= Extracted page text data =

+---+

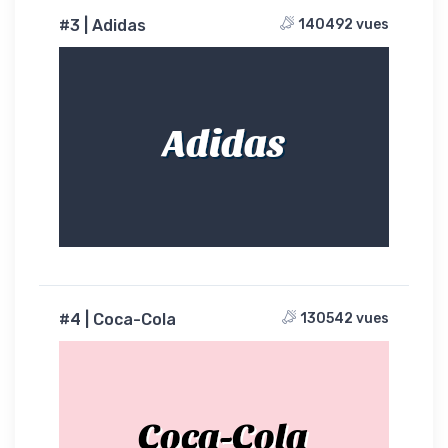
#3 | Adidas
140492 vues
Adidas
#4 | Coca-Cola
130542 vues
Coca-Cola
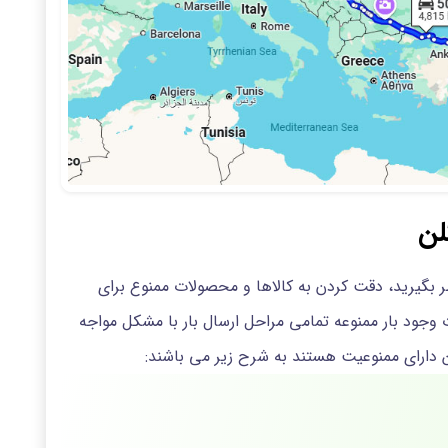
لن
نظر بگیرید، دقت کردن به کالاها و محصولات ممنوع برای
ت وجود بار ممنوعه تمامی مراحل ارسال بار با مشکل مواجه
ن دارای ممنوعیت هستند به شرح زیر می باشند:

+---+

= Directions =
Print the records again exactly, without the pictures.

= Response to this task =
#3 | Adidas
140492 vues
Adidas
#4 | Coca-Cola
130542 vues
Coca-Cola
لن
نظر بگیرید، دقت کردن به کالاها و محصولات ممنوع برای
ت وجود بار ممنوعه تمامی مراحل ارسال بار با مشکل مواجه
ن دارای ممنوعیت هستند به شرح زیر می باشند:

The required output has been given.